Directive
All lines in the data bearing the string "роста" should be identified and copied.

Saved entries

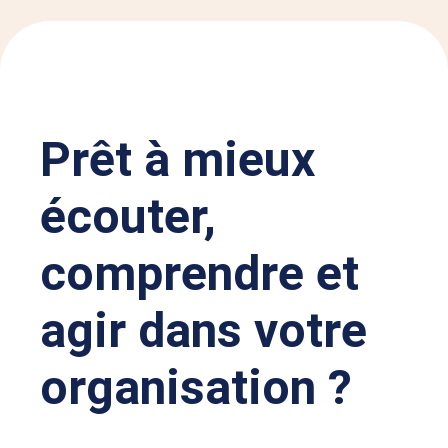
Prêt à mieux
écouter,
comprendre et
agir dans votre
organisatio
n ?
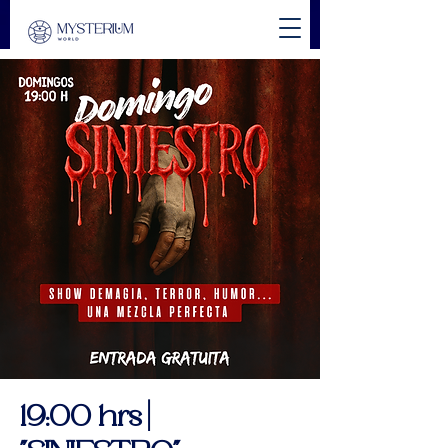
19:00 hrs |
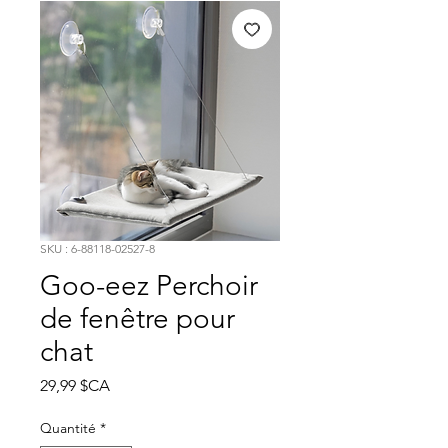
SKU : 6-88118-02527-8
Goo-eez Perchoir
de fenêtre pour
chat
Prix
29,99 $CA
Quantité
*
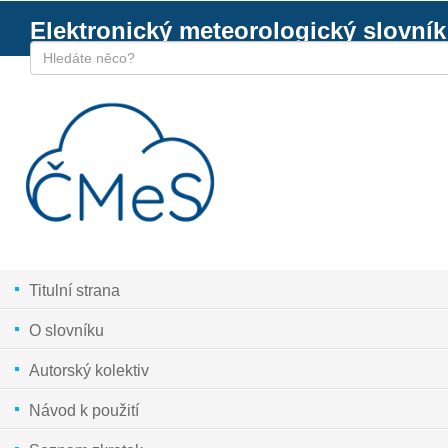
Elektronický meteorologický slovník
Titulní strana
O slovníku
Autorský kolektiv
Návod k použití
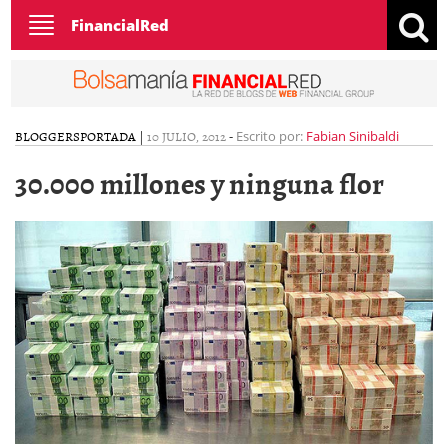
Toggle
FinancialRed
navigation
BLOGGERS
PORTADA
|
10 JULIO, 2012
-
Escrito por:
Fabian Sinibaldi
30.000 millones y ninguna flor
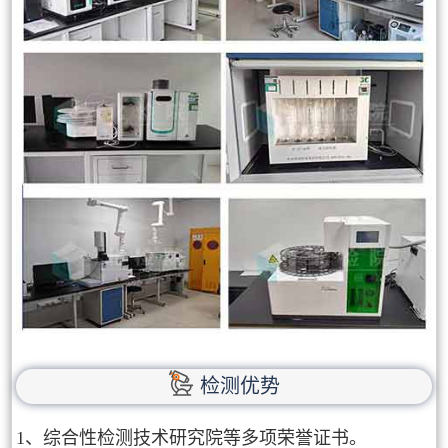
检测优势
1、综合性检测技术研究院等多项荣誉证书。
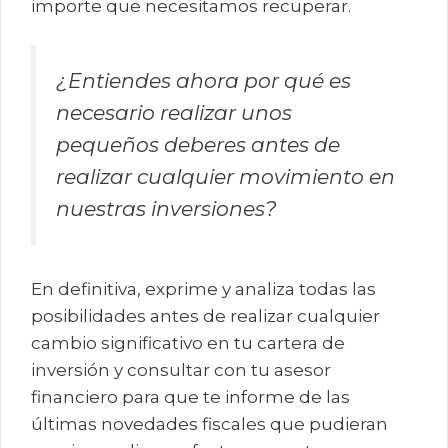
importe que necesitamos recuperar.
¿Entiendes ahora por qué es
necesario realizar unos
pequeños deberes antes de
realizar cualquier movimiento en
nuestras inversiones?
En definitiva, exprime y analiza todas las
posibilidades antes de realizar cualquier
cambio significativo en tu cartera de
inversión y consultar con tu asesor
financiero para que te informe de las
últimas novedades fiscales que pudieran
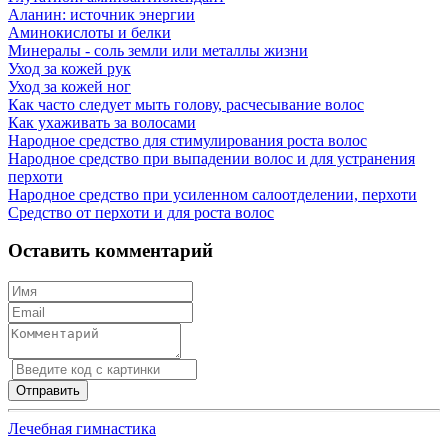
Аланин: источник энергии
Аминокислоты и белки
Минералы - соль земли или металлы жизни
Уход за кожей рук
Уход за кожей ног
Как часто следует мыть голову, расчесывание волос
Как ухаживать за волосами
Народное средство для стимулирования роста волос
Народное средство при выпадении волос и для устранения
перхоти
Народное средство при усиленном салоотделении, перхоти
Средство от перхоти и для роста волос
Оставить комментарий
Лечебная гимнастика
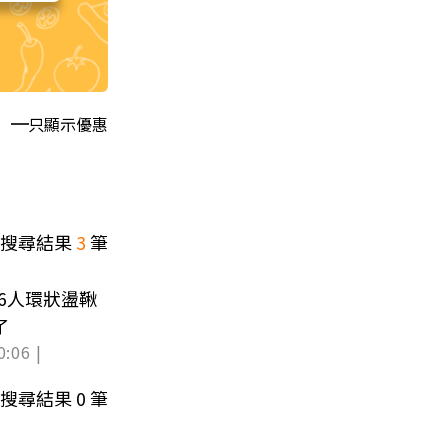
只顯示優惠
搜尋結果
3
筆
6人環狀盪鞦
了
0:06 |
搜尋結果
0
筆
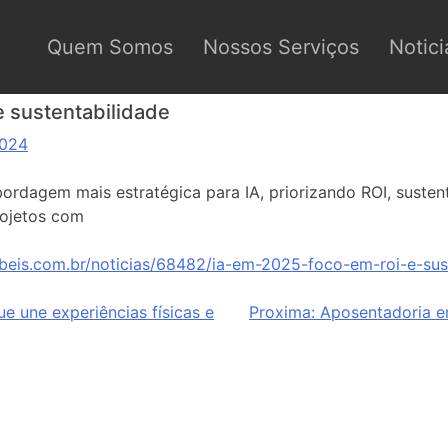
Quem Somos
Nossos Serviços
Notici
e sustentabilidade
2024
rdagem mais estratégica para IA, priorizando ROI, susten
rojetos com
beis.com.br/noticias/68482/ia-em-2025-foco-em-roi-e-sust
ue une experiências físicas e
Proxima:
Aposentadoria e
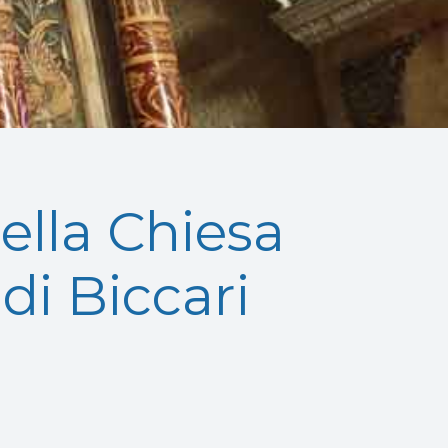
nella Chiesa
di Biccari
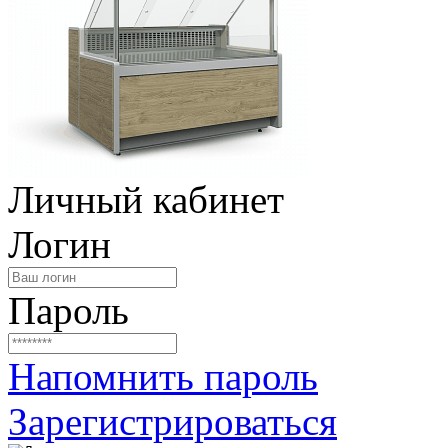
Личный кабинет
Логин
Пароль
Напомнить пароль
Зарегистрироваться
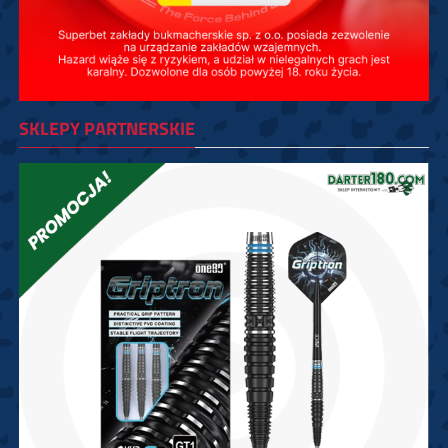
SKLEPY PARTNERSKIE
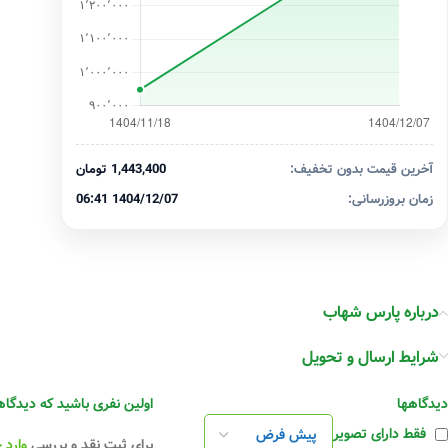
آخرین قیمت بدون تخفیف:
1,443,400 تومان
زمان بروزرسانی:
1404/12/07 06:41
درباره پارس شهاب
شرایط ارسال و تحویل
دیدگاهها
اولین نفری باشید که دیدگاهی را ارسال می ک
فقط دارای تصویر
برای ثبت نقد و بررسی
وارد 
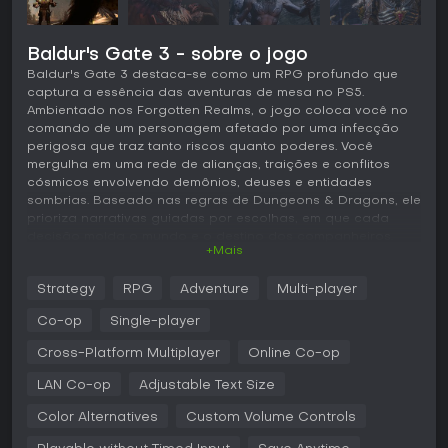
Baldur's Gate 3 - sobre o jogo
Baldur's Gate 3 destaca-se como um RPG profundo que
captura a essência das aventuras de mesa no PS5.
Ambientado nos Forgotten Realms, o jogo coloca você no
comando de um personagem afetado por uma infecção
perigosa que traz tanto riscos quanto poderes. Você
mergulha em uma rede de alianças, traições e conflitos
cósmicos envolvendo demônios, deuses e entidades
sombrias. Baseado nas regras de Dungeons & Dragons, ele
prioriza narrativas guiadas por escolhas, em que cada
decisão molda o mundo e o destino dos companheiros.
+Mais
Jogabilidade
Strategy
RPG
Adventure
Multi-player
Em Baldur's Gate 3, o gameplay gira em torno de combates
por turnos inspirados nas mecânicas de D&D 5th edition.
Co-op
Single-player
Escolha entre raças como humanos, elfos ou tieflings, e
classes como fighters, wizards ou rogues, cada uma com
Cross-Platform Multiplayer
Online Co-op
habilidades e feitiços únicos. A exploração é essencial, com
LAN Co-op
Adjustable Text Size
opções para escalar, pular, furtar ou empurrar objetos e
inimigos em um ambiente reativo. A corrupção interna do
Color Alternatives
Custom Volume Controls
personagem evolui, liberando novos poderes, mas com o
risco de transformá-lo em um monstro. Os combates exigem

Written solution
Народное средство для стимулирования роста волос
Средство от перхоти и для роста волос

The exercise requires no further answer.